许佑汐把杜念喊过来就是为了让她和莫侍柒见一面,自从杜念上次在朝堂上公开嘲讽傅有行之后,朝堂之中隐隐有把她当成第二个‘杜致意’来对待的趋势。
    虽说杜念口头上不提,但许佑汐也听说了她最近处处碰壁的事情。毕竟傅有行在都察院呆了那么多年,朝中好友无数,他要针对个杜念绝非难事。
    “坐在朕面前都心不在焉,说说看, 最近都遇到什么难事了?”
    杜念打起精神,露出轻松的笑容:“是有些不容易的地方,但也没到需要麻烦您的地步。”
    说实话,杜念身上这种不服输的执拗,还真是像极了杜致意。
    “你打算怎么解决?”
    许佑汐端起茶杯,不急不慢道。
    杜念也知道她的情况,肯定是瞒不过陛下的,只好老实道:“庄子曾云:君子应处木雁之间,当有龙蛇之变。
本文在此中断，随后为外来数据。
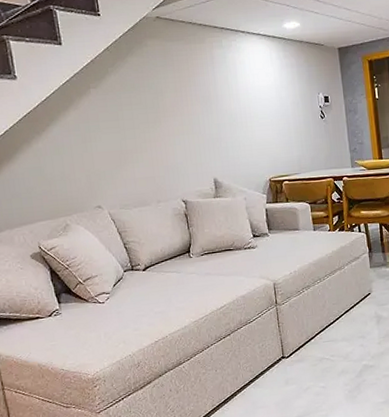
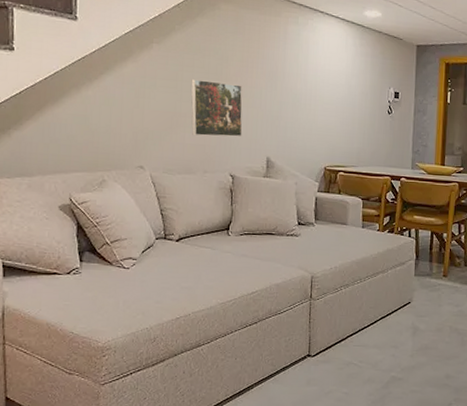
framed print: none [131,114,188,169] -> present [191,79,243,137]

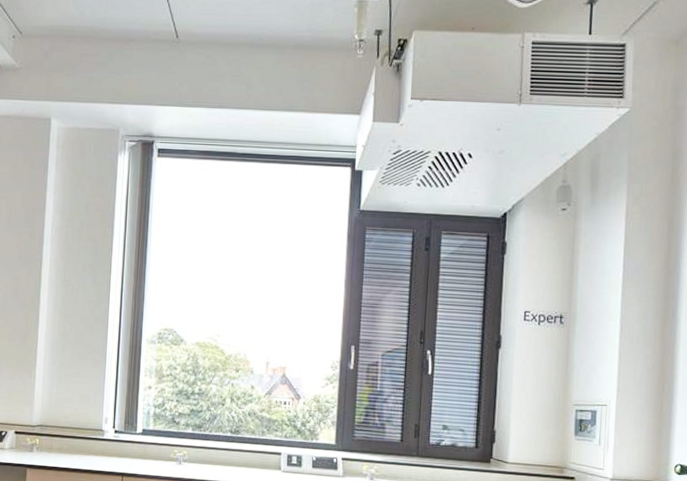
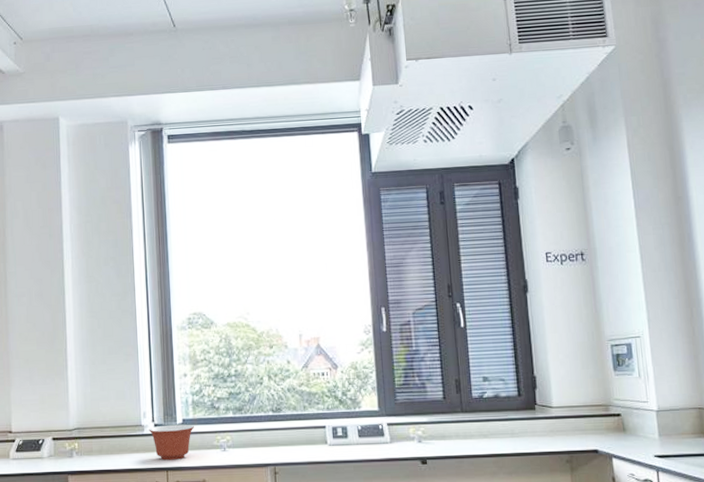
mixing bowl: none [109,432,153,467] -> present [149,424,194,460]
”
    这句话的意思,得到好的机会就表现才华,所遇非人时,就选择隐忍。
    君子之道,当能屈能伸。
    “那你觉得何时才是属于你的机会?”
    “至多再等十年吧。”
    杜念格外认真。
    许佑汐差点被杜念这种乐观的态度给逗笑了,她这是要把自己也熬到退位的节奏啊!
    “你想过没有,虽说傅有行在朝中根基不浅,但是有几个部门,他是无论如何都插不进手的。一是兵部,二是户部,三是前几年刚刚经过大整治的工部。”
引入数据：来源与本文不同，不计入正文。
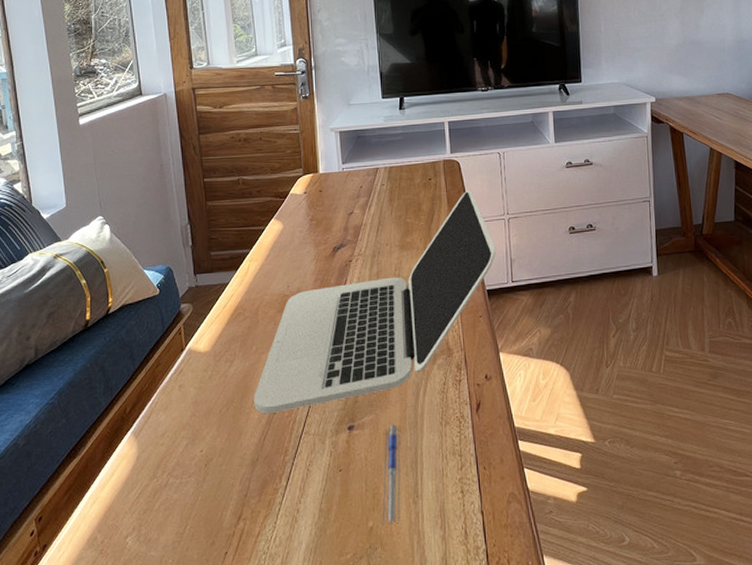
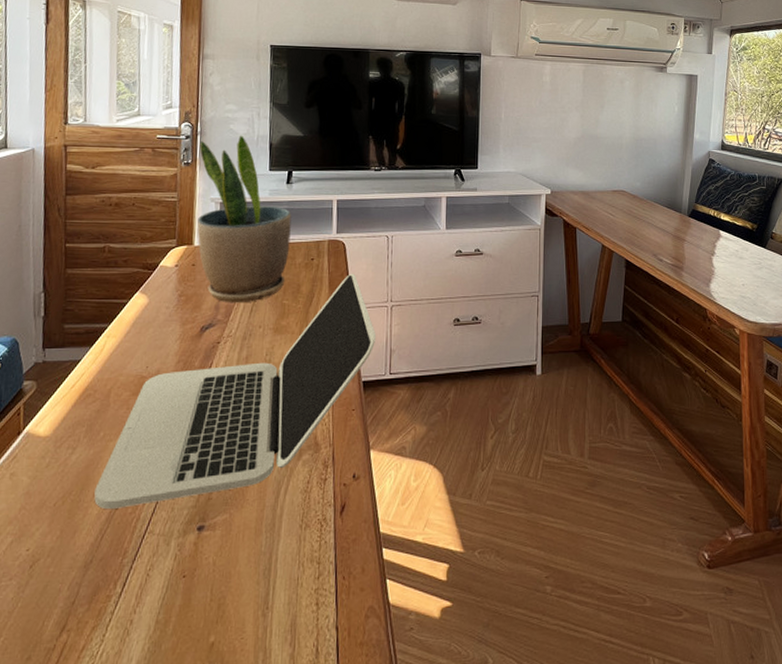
potted plant: none [315,66,408,225] -> present [196,135,292,303]
pen: present [382,424,401,528] -> none [225,526,255,644]

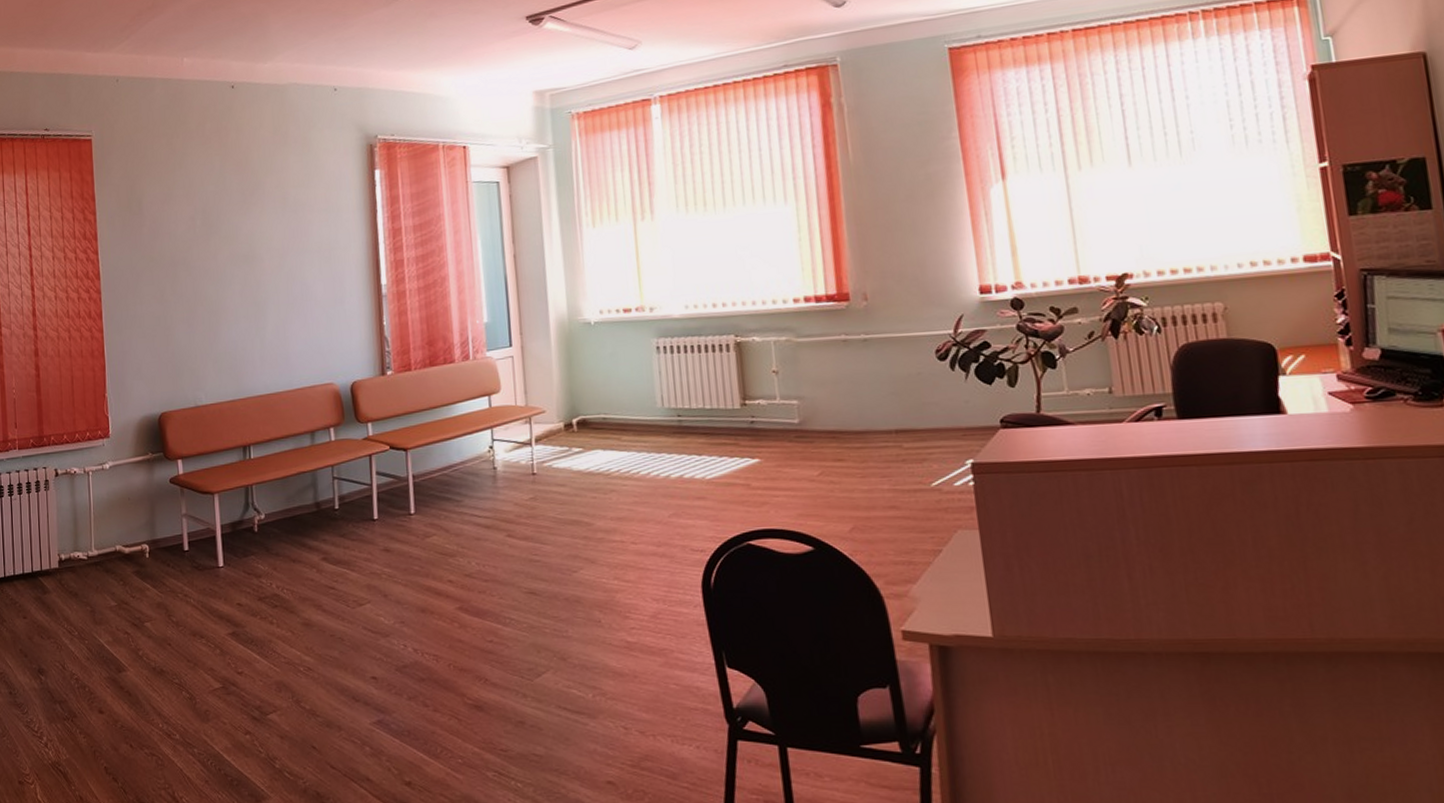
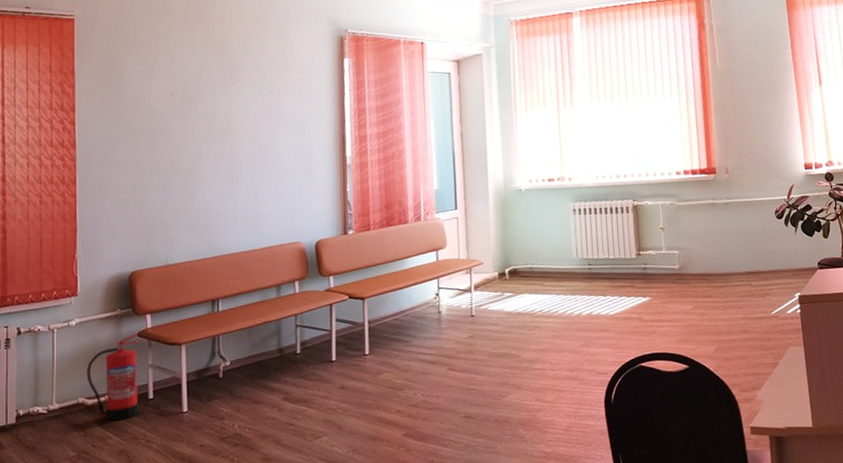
fire extinguisher: none [122,479,175,571] -> present [86,333,139,421]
    “兵部臣亦无法插手,户部那边您也知道,最多就是隔岸观火。臣也看得出来,陛下您安排臣和莫尚书见一面,是希望她能带臣走出现在的困境。”
    许佑汐点头,和杜念聊天就这点好, 这姑娘非常聪明:“怎么,你看上去还挺不乐意?”
    “陛下,臣作为都察院御史, 和工部尚书走得太近,恐怕会引起朝中非议。”杜念苦笑着提醒,都察院的御史是不适合和其它部门走得太近的。
    难怪刚才杜念对待莫侍柒的态度没表现的有多热情,原来是她是担心这个。
    “傻姑娘。既然傅有行都在都察院架空你了,你就乐得个清闲吧。你才是都察院的右督御史,他官阶不如你,还能架空你多久?半年?一年?”
    “反正这段时间你也没什么事情干,刚好可以跟着莫尚书学着做点其它事情。近几年,工部招科举考生的时候,最喜欢提起一句话——功在当代,利在千秋!所以你想想,能办成件‘利在千秋’的事情,这得是件多大的荣耀,你还在乎那点流言蜚语?”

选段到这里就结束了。